Бунину удалось в «Жизни Арсеньева» собрать свою жизнь в некоем магическом кристалле, но, в отличие от пушкинского кристалла, даль этой повести, даль жизни писателя очень резко очерчена, просвечена до самого дна. «Жизнь Арсеньева» – одно из замечательнейших явлений мировой литературы. К великому счастью, оно в первую очередь принадлежит литературе русской. В этой книге поэзия и проза слились воедино, слились органически, создав новый, удивительный жанр.
В этой книге нельзя уже отличить поэзию от прозы, и многие ее слова ложатся на сердце, как раскаленная печать. Достаточно прочесть несколько слов о матери, чтобы понять, что Бунин нашел для всего, о чем он хотел сказать, единственно нужное и единственно возможное выражение. Эти строки нельзя читать без душевного потрясения:
«В далекой родной земле, одинокая, навеки всем миром забытая, да покоится она в мире и да будет вовеки благословенно ее бесценное имя. Ужели та, чей безглазый череп, чьи серые кости лежат теперь где-то там, в кладбищенской роще захолустного русского города, на дне уже безымянной могилы, ужели это она, которая некогда качала меня на руках?»

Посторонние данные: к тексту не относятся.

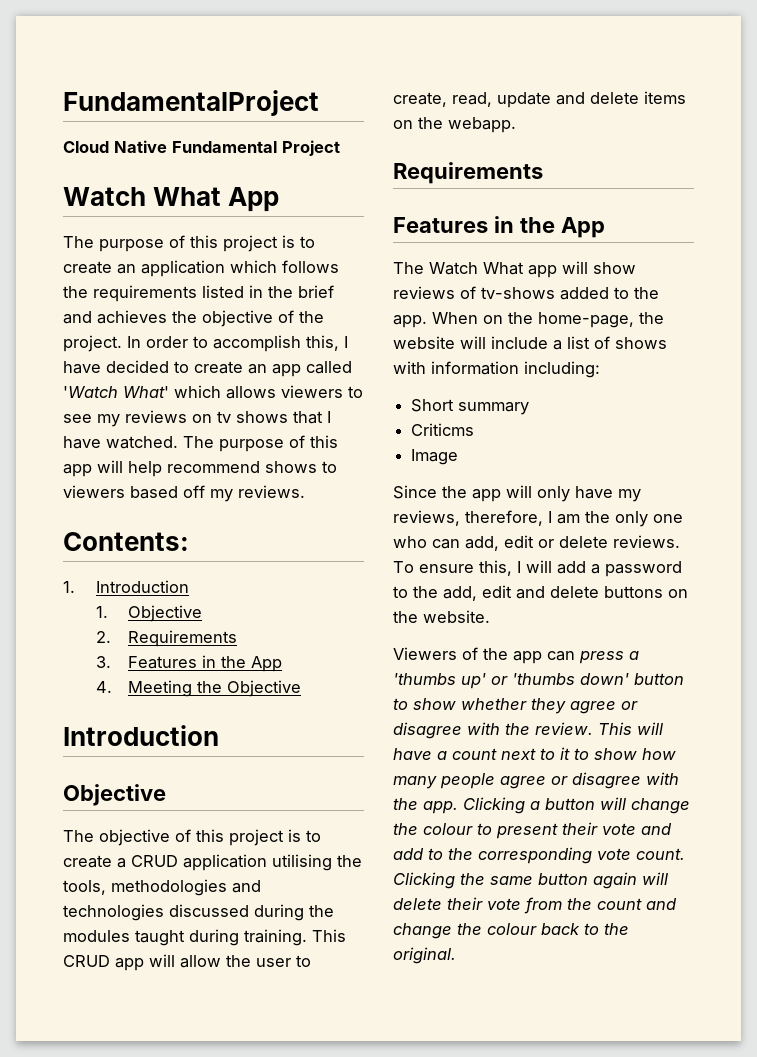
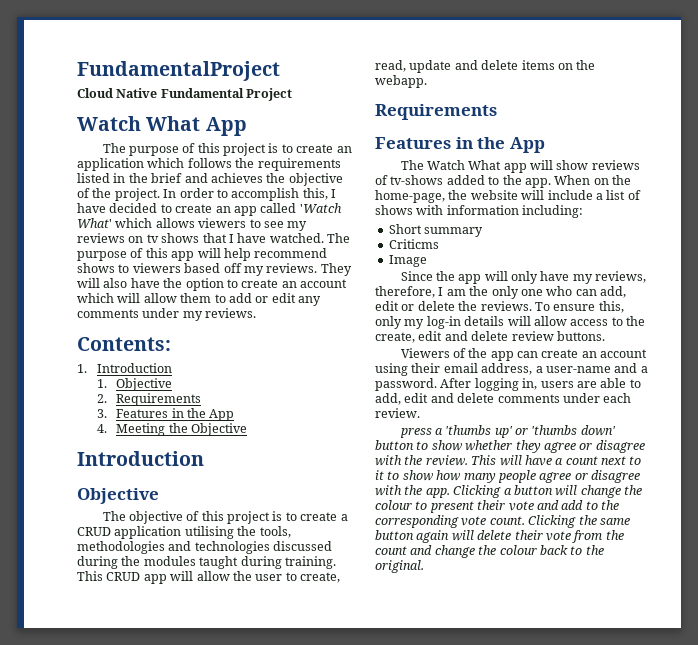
(305, 491) none -> [320,263,352,276] [77,278,347,291] [77,293,321,306] [77,308,257,321] They will also have the option to create an account which will allow them to add or edit any comments under my reviews.
(608, 542) none -> [458,301,478,311] the
[517,560,682,577] [393,585,688,601] [393,610,490,623] I will add a password to the add, edit and delete buttons on the website. -> [375,316,645,329] [375,331,605,343] only my log-in details will allow access to the create, edit and delete review buttons.
(575, 656) none -> [541,349,648,358] [375,363,648,376] [375,378,641,391] [375,393,632,405] [375,408,420,418] create an account using their email address, a user-name and a password. After logging in, users are able to add, edit and delete comments under each review. //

Сила языка в «Жизни Арсеньева» такова, что рождает грусть, волнение и даже слезы. Те редкие слезы, которые вызывает прекрасное.
Новизна «Жизни Арсеньева» еще и в том, что ни в одной из бунинских вещей не раскрыто с такой простотой то явление, которое мы, по скудости своего языка, называем «внутренним миром» человека. Как будто есть ясная граница между внутренним и внешним миром? Как будто внешний мир не являет собой одно целое с миром внутренним?
Все, о чем говорит Бунин в этой книге, – видно, слышно, осязаемо, вещно и надолго радует или печалит нас. Я приведу несколько отрывков. Вот, например, первая встреча маленького мальчика с городом:
«Всего же поразительнее оказалась в городе вакса. За всю мою жизнь не испытал я от вещей, виденных мною на земле, – а я видел много! – такого восторга, такой радости, как на базаре в этом городе, держа в руках коробочку ваксы. Круглая коробочка эта была из простого лыка, но что это было за лыко и с какой несравненной художественной ловкостью была сделана из него коробочка! А самая вакса! Черная, тугая, с тусклым блеском и упоительным спиртным запахом!»
В книге есть одно место об «одиночестве» луны. Написано оно с какой-то пронзительной печалью, хотя Бунин пишет от лица того же маленького мальчика:
«Помню: однажды осенней ночью я почему-то проснулся и увидал легкий и таинственный полусвет в комнате, а в большое, незанавешенное окно – бледную и грустную осеннюю луну, стоявшую высоко, высоко над пустым двором усадьбы, такую грустную и исполненную такой неземной прелести от своей грусти и своего одиночества, что и мое сердце сжали какие-то несказанно сладкие и горестные чувства, те самые как будто, что испытывала и она, эта осенняя бледная луна».
Как описывает Бунин тот печальный угол русской земли, где он родился?
«Где я родился, рос, что видел? Ни гор, ни рек, ни озер, ни лесов, – только кустарники в лощинах, кое-где перелески и лишь изредка подобие леса, какой-нибудь Заказ, Дубровка, а то всё поля, поля, беспредельный океан хлебов… Это только Подстепье, где поля волнисты, где все буераки да косогоры, неглубокие лога, чаще всего каменистые, где деревушки и лапотные обитатели их кажутся забытыми богом, – так они неприхотливы, первобытно просты, родственны своим лозинам и соломе».
У писателей есть термин, заимствованный у скульпторов, – «лепка людей». У немногих писателей есть такая безошибочная и безжалостная «лепка людей», как у Бунина. Вот, к примеру, подпасок:
«Мальчишка подпасок… был необыкновенно интересен: посконная рубашонка и коротенькие портчонки были у него дыра на дыре, ноги, руки, лицо высушены, сожжены солнцем и лупились, губы болели, потому что вечно жевал он то кислую ржаную корку, то лопухи, то эти самые козельчики, разъедавшие губы до настоящих язв, а острые глаза воровски бегали: ведь он хорошо понимал всю преступность нашей дружбы с ним и то, что он подбивает и нас есть бог знает что. Но до чего сладка была эта преступная дружба! Как заманчиво было все то, что он нам тайком, отрывисто, поминутно оглядываясь, рассказывал! Кроме того, он удивительно хлопал, стрелял своим длинным кнутом и бесовски хохотал, когда пробовали и мы хлопать, пребольно обжигая себя по ушам концом кнута».